=== PROBLEMS ===
[1] According to the review, how many days did Zamperini spend on a life raft after his plane was shot down?
[2] List every line of the records that contains the string "major", treating uppercase and lowercase as different.

=== TEXT EXCERPT ===

----------

If You Can Take It, You Can Make It

About midway through Unbroken, Louie Zamperini (Jack O'Connell), an American bombardier imprisoned in a Japanese POW camp, is offered a deal. Zamperini, a former Olympic runner who competed in the Berlin games (Adolph Hitler wanted to meet him, a fact not depicted in the film), is allowed to broadcast on Japanese radio and speak to his parents, refuting the American media's announcement that he was killed in action. Afterwards, the Japanese ask him to continue broadcasting on the radio, if he'd only read some prepared statements denouncing the United States and its Allies. He could ride out the rest of the war as a "guest" of Japan, eating sushi and drinking sake in comfort like a few other Allied POWs opted to. Or else, he could return to the hellish prison camp he came from and endure savage beatings and abuse. It's a sweetheart deal. Who wouldn't take a deal like that? Louie Zamperini, that's who.

Based on the true story as told in the bestseller written by Laura Hillenbrand, Angelina Jolie's earnest and harrowing Unbroken aspires to inspire us with the life and and hardships endured by Louie Zamperini. An Italian-American who overcame juvenile delinquency to become an Olympic athlete and a decorated war hero, Zamperini fought in the Pacific Theater of World War II. His plane was shot down over the ocean; Zamperini was one of three survivors who spent 47 days on a life raft. Somehow, Zamperini survived exposure, shark attacks, and even bullets from a strafing enemy aircraft, living off of raw fish and shark meat, before he is rescued by, unfortunately, the Japanese Navy. Zamperini was imprisoned in three POW camps, the latter two commanded by the sadistic young corporal Watanabe (Takamasa Ishihara), nicknamed "the Bird." Something about Zamperini ignited Watanabe's ire from the moment they met; multiple beatings via the Bird's ever-present bamboo stick would ensue. To teach Zamperini respect, Watanabe forces the dozens of other Allied prisoners to each punch Zamperini in the face. This is how the Bird treats his "friends." With friends like him...

"I'm gonna kill him," Zamperini vows to his fellow prisoner Fitzgerald (Garrett Hedlund, looking an awful lot like Burt Lancaster). Fitzgerald talks him out of it. Surviving to the end of the war and not letting themselves be broken is the surest way to beat Watanabe and the Japanese. Not flinching away from depicting blood, beatings, and brutality, as if Jolie took copious notes from repeat viewings of her husband's classic Fight Club, Unbroken ultimately celebrates the power of the human spirit to endure and overcome unimaginable hardships. Indeed, Louis Zamperini becomes a literal Atlas, forced to hoist and hold a heavy metal beam over his head for an untold amount of time until Watanabe is overcome with shame at his own cruelty and inadequacy. There's no question the late Zamperini, who sadly passed away before he could see the film about his life he reportedly always wanted to see, was a hero. "If you can take it, you can make it," was Zamperini's lifelong motto. Jolie and the filmmakers behind Unbroken do right by Louis Zamperini and give his life, his spirit, and his humanity the honors he's earned.

----------

[Records from a data source]
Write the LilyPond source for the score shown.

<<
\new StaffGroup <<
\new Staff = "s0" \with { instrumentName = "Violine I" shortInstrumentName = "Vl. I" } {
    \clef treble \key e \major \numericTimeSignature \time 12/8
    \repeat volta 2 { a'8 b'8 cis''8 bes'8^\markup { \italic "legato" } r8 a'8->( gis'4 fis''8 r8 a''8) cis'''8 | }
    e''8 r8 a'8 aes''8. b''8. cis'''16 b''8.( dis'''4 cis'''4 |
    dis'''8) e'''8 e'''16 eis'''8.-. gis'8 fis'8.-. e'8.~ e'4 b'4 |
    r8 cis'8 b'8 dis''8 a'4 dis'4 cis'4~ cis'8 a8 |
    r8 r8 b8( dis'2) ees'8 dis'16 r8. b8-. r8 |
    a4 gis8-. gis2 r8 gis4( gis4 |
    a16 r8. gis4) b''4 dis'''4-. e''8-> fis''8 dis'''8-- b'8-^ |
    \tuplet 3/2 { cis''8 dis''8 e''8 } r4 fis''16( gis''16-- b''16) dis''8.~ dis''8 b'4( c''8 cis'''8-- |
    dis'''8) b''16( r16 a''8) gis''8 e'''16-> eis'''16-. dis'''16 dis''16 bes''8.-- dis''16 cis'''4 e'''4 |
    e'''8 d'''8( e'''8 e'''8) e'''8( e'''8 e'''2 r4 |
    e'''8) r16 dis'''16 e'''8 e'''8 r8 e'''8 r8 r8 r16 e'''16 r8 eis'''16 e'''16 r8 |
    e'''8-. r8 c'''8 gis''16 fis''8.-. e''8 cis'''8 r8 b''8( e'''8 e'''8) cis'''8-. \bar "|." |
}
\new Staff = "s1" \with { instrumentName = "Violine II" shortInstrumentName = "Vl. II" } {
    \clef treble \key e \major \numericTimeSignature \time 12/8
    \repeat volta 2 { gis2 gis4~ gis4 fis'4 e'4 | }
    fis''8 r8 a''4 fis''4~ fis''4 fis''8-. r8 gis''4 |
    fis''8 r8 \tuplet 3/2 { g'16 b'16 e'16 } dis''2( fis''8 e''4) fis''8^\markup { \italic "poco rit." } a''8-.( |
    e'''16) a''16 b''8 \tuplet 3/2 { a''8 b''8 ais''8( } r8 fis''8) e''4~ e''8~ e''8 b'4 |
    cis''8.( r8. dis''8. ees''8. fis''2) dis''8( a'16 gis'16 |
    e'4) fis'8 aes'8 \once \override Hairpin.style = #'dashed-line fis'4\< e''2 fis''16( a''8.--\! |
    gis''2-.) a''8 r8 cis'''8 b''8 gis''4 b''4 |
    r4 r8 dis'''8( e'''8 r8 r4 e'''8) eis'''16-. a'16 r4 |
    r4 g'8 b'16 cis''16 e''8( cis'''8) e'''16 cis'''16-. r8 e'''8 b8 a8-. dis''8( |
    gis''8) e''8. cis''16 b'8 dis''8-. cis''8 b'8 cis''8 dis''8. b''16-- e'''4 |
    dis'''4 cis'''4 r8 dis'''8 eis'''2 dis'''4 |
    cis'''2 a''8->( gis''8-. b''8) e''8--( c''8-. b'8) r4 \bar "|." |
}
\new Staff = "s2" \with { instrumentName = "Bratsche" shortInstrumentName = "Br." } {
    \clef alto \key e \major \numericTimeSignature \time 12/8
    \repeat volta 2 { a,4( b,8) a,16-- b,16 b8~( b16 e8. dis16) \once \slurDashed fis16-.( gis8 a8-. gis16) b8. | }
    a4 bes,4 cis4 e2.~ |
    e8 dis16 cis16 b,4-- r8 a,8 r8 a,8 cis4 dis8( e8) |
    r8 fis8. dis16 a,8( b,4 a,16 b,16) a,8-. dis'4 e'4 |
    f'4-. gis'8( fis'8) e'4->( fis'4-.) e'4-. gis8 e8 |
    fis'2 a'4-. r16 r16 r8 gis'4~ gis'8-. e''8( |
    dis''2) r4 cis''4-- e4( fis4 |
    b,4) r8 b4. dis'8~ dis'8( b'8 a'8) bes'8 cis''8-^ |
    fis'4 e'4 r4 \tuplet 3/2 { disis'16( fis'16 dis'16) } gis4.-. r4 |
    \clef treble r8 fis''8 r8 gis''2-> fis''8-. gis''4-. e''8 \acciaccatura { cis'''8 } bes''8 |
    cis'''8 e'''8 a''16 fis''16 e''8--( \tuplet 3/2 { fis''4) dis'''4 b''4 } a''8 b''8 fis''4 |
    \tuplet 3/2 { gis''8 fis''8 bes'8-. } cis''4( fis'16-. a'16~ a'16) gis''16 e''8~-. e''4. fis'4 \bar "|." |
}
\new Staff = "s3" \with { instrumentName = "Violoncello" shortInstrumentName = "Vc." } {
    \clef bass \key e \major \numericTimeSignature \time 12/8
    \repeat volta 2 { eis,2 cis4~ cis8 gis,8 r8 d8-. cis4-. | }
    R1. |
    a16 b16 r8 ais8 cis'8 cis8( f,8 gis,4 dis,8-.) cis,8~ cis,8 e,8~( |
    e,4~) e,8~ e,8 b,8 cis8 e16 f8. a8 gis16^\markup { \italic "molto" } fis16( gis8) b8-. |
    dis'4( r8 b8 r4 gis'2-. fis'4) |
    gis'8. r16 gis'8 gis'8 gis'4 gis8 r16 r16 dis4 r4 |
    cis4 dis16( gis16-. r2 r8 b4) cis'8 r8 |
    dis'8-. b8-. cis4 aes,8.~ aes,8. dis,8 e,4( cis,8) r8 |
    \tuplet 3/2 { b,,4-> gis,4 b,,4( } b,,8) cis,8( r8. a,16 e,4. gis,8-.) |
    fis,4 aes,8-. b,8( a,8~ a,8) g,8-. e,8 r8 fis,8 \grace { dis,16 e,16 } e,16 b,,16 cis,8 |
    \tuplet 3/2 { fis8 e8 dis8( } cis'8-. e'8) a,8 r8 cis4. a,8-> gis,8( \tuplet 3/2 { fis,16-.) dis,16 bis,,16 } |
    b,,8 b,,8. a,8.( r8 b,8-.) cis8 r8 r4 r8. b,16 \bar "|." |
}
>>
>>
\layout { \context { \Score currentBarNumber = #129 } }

----------

=== THE RESPONSES ===
[1] He spent 47 days on a life raft.

[2]
    \clef treble \key e \major \numericTimeSignature \time 12/8
    \clef treble \key e \major \numericTimeSignature \time 12/8
    \clef alto \key e \major \numericTimeSignature \time 12/8
    \clef bass \key e \major \numericTimeSignature \time 12/8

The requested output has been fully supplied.